Data Size & Similarity:
- Small dataset, similar to original: Feature extraction is usually sufficient.
- Small dataset, different from original: Feature extraction, perhaps fine-tuning only the top layers.
- Large dataset, similar to original: Fine-tuning the entire model (with a small LR).
- Large dataset, different from original: Consider training from scratch, but a pre-trained model is often a good initialization.
Learning Rate: Always use a very small learning rate for fine-tuning to avoid corrupting the pre-trained weights.

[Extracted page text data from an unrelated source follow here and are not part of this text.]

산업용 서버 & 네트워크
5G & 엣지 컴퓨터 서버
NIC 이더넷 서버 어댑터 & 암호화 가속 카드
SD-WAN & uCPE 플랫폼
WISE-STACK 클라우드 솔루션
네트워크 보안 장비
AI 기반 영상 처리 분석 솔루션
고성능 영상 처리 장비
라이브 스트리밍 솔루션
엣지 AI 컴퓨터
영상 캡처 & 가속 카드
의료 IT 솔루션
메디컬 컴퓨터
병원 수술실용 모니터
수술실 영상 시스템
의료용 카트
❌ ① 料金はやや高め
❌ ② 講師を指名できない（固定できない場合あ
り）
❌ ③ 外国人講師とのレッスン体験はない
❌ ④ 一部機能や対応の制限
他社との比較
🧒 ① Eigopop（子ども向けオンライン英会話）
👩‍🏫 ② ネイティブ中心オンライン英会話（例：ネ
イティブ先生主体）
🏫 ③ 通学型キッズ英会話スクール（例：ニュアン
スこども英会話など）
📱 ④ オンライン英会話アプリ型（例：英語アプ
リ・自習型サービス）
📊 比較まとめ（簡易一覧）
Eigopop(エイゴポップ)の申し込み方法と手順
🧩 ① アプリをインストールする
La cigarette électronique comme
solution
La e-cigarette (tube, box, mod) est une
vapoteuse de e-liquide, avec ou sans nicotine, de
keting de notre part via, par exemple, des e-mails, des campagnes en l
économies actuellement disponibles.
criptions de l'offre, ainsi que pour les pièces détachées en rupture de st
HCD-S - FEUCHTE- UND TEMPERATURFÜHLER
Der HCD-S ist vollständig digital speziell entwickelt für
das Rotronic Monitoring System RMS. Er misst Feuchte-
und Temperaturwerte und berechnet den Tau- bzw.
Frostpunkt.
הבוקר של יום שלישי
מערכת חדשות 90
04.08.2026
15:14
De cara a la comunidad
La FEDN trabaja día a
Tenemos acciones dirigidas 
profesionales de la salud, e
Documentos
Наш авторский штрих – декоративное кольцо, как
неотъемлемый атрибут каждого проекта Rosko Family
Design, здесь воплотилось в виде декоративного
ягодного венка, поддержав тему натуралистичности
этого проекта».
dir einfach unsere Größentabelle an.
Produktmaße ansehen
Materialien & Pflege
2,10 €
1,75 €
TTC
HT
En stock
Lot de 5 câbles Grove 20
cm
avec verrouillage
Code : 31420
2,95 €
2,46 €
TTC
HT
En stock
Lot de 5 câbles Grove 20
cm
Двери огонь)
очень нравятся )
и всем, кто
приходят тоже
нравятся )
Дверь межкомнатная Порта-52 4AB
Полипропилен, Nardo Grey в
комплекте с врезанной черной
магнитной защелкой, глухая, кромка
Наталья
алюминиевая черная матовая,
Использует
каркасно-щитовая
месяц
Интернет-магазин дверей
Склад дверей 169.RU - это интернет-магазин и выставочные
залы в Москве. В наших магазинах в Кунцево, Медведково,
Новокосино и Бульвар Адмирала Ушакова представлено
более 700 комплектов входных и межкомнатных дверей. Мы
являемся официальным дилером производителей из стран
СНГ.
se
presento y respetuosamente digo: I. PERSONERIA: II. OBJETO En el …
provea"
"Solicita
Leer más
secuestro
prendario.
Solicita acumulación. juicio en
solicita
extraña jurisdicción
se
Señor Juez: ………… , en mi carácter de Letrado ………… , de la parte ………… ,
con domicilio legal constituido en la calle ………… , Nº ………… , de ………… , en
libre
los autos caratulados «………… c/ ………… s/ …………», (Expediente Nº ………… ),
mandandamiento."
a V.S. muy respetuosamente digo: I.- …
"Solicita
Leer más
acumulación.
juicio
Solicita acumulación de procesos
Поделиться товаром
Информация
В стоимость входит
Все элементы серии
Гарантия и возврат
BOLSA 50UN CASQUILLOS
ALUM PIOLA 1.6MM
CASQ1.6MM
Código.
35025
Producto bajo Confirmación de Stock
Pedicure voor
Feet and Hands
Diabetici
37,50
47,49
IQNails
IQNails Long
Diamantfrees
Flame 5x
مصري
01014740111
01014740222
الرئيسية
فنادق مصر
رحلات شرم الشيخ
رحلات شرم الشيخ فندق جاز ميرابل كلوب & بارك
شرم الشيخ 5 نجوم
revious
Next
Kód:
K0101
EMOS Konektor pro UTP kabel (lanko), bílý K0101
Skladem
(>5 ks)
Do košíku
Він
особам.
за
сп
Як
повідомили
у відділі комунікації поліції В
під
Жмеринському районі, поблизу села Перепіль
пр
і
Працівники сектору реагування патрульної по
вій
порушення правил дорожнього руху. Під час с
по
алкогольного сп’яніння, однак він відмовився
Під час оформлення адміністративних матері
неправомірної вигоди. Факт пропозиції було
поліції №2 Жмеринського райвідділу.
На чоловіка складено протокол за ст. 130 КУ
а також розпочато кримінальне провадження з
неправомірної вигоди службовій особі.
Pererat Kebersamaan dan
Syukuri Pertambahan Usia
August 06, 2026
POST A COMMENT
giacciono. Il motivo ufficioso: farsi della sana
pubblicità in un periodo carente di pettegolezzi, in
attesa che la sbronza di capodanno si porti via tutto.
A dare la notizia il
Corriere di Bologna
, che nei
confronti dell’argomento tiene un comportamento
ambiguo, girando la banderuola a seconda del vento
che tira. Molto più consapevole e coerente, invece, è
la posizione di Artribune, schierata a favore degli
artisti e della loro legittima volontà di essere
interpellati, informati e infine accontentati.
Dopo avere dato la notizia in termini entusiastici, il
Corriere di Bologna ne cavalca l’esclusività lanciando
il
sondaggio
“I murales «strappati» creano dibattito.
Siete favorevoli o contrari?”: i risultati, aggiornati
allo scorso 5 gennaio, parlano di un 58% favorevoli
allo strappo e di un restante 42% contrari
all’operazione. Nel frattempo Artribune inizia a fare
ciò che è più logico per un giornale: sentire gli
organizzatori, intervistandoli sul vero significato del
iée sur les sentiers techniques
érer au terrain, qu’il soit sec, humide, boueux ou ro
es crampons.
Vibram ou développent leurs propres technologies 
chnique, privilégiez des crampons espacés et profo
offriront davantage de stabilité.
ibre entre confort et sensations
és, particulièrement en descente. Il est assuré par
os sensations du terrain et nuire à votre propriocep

Regularization: Dropout and other regularization techniques are important to prevent overfitting during fine-tuning.
Input Size: Ensure your input data is reshaped/resized to match the expected input size of the pre-trained model.

Transfer learning is a cornerstone of modern deep learning, allowing you to achieve state-of-the-art performance even with limited resources.